Politicians, large corporations that provide Internet services, and public interest groups all continue to argue about the somewhat esoteric concept of net neutrality. But what is net neutrality, and why should you be concerned about it? If your Internet speeds remain fast, does it really matter?


Ultimately, this is a complex concept that pits free access to the Internet for both users and content providers against the desires of the large networking companies to potentially set up a tiered system using the infrastructure that they have largely built.

A Closer Look at Net Neutrality

In its simplest definition, net neutrality means that Internet service providers cannot discriminate between different types of traffic or applications. The Internet remains equally accessible for both users and those who create websites, apps, and media content to be shared on the Web.
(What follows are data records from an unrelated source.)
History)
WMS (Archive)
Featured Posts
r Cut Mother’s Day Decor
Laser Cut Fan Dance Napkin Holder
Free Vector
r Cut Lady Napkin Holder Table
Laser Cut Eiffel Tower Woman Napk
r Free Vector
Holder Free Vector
However, ISPs feel they have the right to charge more money for both users and content providers that use a majority of their bandwidth. In many cases, this desire is aimed at the popular movie streaming services and other video streaming apps that take up a significant amount of network traffic.

The US government, most notably the Federal Communications Commission (FCC), is stuck in the middle as providers like Verizon, AT&T, and Comcast battle with a variety of consumer rights associations over net neutrality. How this ultimately plays out as high-priced lawyers and lobbyists scurry around Washington DC is anyone’s guess. While it can be argued that content providers whose video content takes up significant Internet bandwidth should have to pay more to Internet companies for access, customer subscriber fees will probably increase as a result.

Companies that argue against net neutrality feel that the resultant competition between Internet companies will be good for the industry. What is net neutrality and why does it matter to you? If you enjoy using the Internet for a wide variety of uses, this is an issue to pay close attention to as the FCC decides on which direction to go.